Prompt:
Recast the following items as a Markdown table with two columns, Number and Record line, giving each line its row number and omitting blank lines.

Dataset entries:
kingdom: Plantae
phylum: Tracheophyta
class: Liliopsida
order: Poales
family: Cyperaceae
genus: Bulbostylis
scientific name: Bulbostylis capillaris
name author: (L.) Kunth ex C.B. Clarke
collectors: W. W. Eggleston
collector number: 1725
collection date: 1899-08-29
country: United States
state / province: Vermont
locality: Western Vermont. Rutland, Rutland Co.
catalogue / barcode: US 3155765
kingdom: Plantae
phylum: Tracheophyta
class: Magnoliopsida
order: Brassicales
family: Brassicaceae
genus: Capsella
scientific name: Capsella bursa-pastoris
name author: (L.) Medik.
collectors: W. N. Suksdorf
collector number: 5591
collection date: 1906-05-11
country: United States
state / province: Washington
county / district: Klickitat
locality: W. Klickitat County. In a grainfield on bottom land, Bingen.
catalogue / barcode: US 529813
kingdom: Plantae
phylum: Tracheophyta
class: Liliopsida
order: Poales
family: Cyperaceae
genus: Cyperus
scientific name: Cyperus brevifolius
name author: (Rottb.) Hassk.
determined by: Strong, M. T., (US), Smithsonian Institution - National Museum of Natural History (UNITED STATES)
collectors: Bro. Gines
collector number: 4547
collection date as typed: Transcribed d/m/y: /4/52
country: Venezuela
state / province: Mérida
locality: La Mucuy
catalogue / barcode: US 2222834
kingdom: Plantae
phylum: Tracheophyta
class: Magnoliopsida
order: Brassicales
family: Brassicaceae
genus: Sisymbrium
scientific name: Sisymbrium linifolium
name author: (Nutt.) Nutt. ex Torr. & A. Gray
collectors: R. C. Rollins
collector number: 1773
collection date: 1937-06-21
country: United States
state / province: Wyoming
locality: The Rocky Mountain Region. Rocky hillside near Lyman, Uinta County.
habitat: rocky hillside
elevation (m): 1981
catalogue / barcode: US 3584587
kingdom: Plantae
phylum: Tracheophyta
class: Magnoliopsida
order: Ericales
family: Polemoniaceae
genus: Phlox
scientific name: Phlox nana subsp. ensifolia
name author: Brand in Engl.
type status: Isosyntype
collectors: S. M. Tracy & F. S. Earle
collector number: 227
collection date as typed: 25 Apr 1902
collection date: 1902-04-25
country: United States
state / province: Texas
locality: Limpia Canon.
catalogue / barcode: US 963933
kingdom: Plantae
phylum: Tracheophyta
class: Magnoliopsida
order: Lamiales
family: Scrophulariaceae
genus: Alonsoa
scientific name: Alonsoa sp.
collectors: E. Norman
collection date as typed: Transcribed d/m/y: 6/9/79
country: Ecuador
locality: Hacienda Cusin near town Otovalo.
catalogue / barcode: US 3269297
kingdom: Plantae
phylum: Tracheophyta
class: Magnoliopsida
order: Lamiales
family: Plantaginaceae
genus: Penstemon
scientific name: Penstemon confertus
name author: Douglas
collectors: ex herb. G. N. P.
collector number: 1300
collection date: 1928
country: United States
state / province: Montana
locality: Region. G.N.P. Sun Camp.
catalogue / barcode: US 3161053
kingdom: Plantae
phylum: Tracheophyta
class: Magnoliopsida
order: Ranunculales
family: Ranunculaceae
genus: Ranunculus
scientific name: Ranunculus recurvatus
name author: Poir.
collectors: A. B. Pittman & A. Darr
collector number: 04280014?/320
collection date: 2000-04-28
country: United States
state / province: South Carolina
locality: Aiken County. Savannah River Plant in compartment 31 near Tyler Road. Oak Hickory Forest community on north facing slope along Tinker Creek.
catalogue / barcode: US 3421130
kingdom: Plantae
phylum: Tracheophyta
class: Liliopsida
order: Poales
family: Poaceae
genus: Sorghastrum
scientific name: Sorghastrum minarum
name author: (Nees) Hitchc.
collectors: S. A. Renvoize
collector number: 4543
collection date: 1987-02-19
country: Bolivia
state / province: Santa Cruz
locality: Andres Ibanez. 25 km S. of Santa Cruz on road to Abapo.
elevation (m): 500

Written answer:
| Number | Record line |
|---|---|
| 1 | kingdom: Plantae |
| 2 | phylum: Tracheophyta |
| 3 | class: Liliopsida |
| 4 | order: Poales |
| 5 | family: Cyperaceae |
| 6 | genus: Bulbostylis |
| 7 | scientific name: Bulbostylis capillaris |
| 8 | name author: (L.) Kunth ex C.B. Clarke |
| 9 | collectors: W. W. Eggleston |
| 10 | collector number: 1725 |
| 11 | collection date: 1899-08-29 |
| 12 | country: United States |
| 13 | state / province: Vermont |
| 14 | locality: Western Vermont. Rutland, Rutland Co. |
| 15 | catalogue / barcode: US 3155765 |
| 16 | kingdom: Plantae |
| 17 | phylum: Tracheophyta |
| 18 | class: Magnoliopsida |
| 19 | order: Brassicales |
| 20 | family: Brassicaceae |
| 21 | genus: Capsella |
| 22 | scientific name: Capsella bursa-pastoris |
| 23 | name author: (L.) Medik. |
| 24 | collectors: W. N. Suksdorf |
| 25 | collector number: 5591 |
| 26 | collection date: 1906-05-11 |
| 27 | country: United States |
| 28 | state / province: Washington |
| 29 | county / district: Klickitat |
| 30 | locality: W. Klickitat County. In a grainfield on bottom land, Bingen. |
| 31 | catalogue / barcode: US 529813 |
| 32 | kingdom: Plantae |
| 33 | phylum: Tracheophyta |
| 34 | class: Liliopsida |
| 35 | order: Poales |
| 36 | family: Cyperaceae |
| 37 | genus: Cyperus |
| 38 | scientific name: Cyperus brevifolius |
| 39 | name author: (Rottb.) Hassk. |
| 40 | determined by: Strong, M. T., (US), Smithsonian Institution - National Museum of Natural History (UNITED STATES) |
| 41 | collectors: Bro. Gines |
| 42 | collector number: 4547 |
| 43 | collection date as typed: Transcribed d/m/y: /4/52 |
| 44 | country: Venezuela |
| 45 | state / province: Mérida |
| 46 | locality: La Mucuy |
| 47 | catalogue / barcode: US 2222834 |
| 48 | kingdom: Plantae |
| 49 | phylum: Tracheophyta |
| 50 | class: Magnoliopsida |
| 51 | order: Brassicales |
| 52 | family: Brassicaceae |
| 53 | genus: Sisymbrium |
| 54 | scientific name: Sisymbrium linifolium |
| 55 | name author: (Nutt.) Nutt. ex Torr. & A. Gray |
| 56 | collectors: R. C. Rollins |
| 57 | collector number: 1773 |
| 58 | collection date: 1937-06-21 |
| 59 | country: United States |
| 60 | state / province: Wyoming |
| 61 | locality: The Rocky Mountain Region. Rocky hillside near Lyman, Uinta County. |
| 62 | habitat: rocky hillside |
| 63 | elevation (m): 1981 |
| 64 | catalogue / barcode: US 3584587 |
| 65 | kingdom: Plantae |
| 66 | phylum: Tracheophyta |
| 67 | class: Magnoliopsida |
| 68 | order: Ericales |
| 69 | family: Polemoniaceae |
| 70 | genus: Phlox |
| 71 | scientific name: Phlox nana subsp. ensifolia |
| 72 | name author: Brand in Engl. |
| 73 | type status: Isosyntype |
| 74 | collectors: S. M. Tracy & F. S. Earle |
| 75 | collector number: 227 |
| 76 | collection date as typed: 25 Apr 1902 |
| 77 | collection date: 1902-04-25 |
| 78 | country: United States |
| 79 | state / province: Texas |
| 80 | locality: Limpia Canon. |
| 81 | catalogue / barcode: US 963933 |
| 82 | kingdom: Plantae |
| 83 | phylum: Tracheophyta |
| 84 | class: Magnoliopsida |
| 85 | order: Lamiales |
| 86 | family: Scrophulariaceae |
| 87 | genus: Alonsoa |
| 88 | scientific name: Alonsoa sp. |
| 89 | collectors: E. Norman |
| 90 | collection date as typed: Transcribed d/m/y: 6/9/79 |
| 91 | country: Ecuador |
| 92 | locality: Hacienda Cusin near town Otovalo. |
| 93 | catalogue / barcode: US 3269297 |
| 94 | kingdom: Plantae |
| 95 | phylum: Tracheophyta |
| 96 | class: Magnoliopsida |
| 97 | order: Lamiales |
| 98 | family: Plantaginaceae |
| 99 | genus: Penstemon |
| 100 | scientific name: Penstemon confertus |
| 101 | name author: Douglas |
| 102 | collectors: ex herb. G. N. P. |
| 103 | collector number: 1300 |
| 104 | collection date: 1928 |
| 105 | country: United States |
| 106 | state / province: Montana |
| 107 | locality: Region. G.N.P. Sun Camp. |
| 108 | catalogue / barcode: US 3161053 |
| 109 | kingdom: Plantae |
| 110 | phylum: Tracheophyta |
| 111 | class: Magnoliopsida |
| 112 | order: Ranunculales |
| 113 | family: Ranunculaceae |
| 114 | genus: Ranunculus |
| 115 | scientific name: Ranunculus recurvatus |
| 116 | name author: Poir. |
| 117 | collectors: A. B. Pittman & A. Darr |
| 118 | collector number: 04280014?/320 |
| 119 | collection date: 2000-04-28 |
| 120 | country: United States |
| 121 | state / province: South Carolina |
| 122 | locality: Aiken County. Savannah River Plant in compartment 31 near Tyler Road. Oak Hickory Forest community on north facing slope along Tinker Creek. |
| 123 | catalogue / barcode: US 3421130 |
| 124 | kingdom: Plantae |
| 125 | phylum: Tracheophyta |
| 126 | class: Liliopsida |
| 127 | order: Poales |
| 128 | family: Poaceae |
| 129 | genus: Sorghastrum |
| 130 | scientific name: Sorghastrum minarum |
| 131 | name author: (Nees) Hitchc. |
| 132 | collectors: S. A. Renvoize |
| 133 | collector number: 4543 |
| 134 | collection date: 1987-02-19 |
| 135 | country: Bolivia |
| 136 | state / province: Santa Cruz |
| 137 | locality: Andres Ibanez. 25 km S. of Santa Cruz on road to Abapo. |
| 138 | elevation (m): 500 |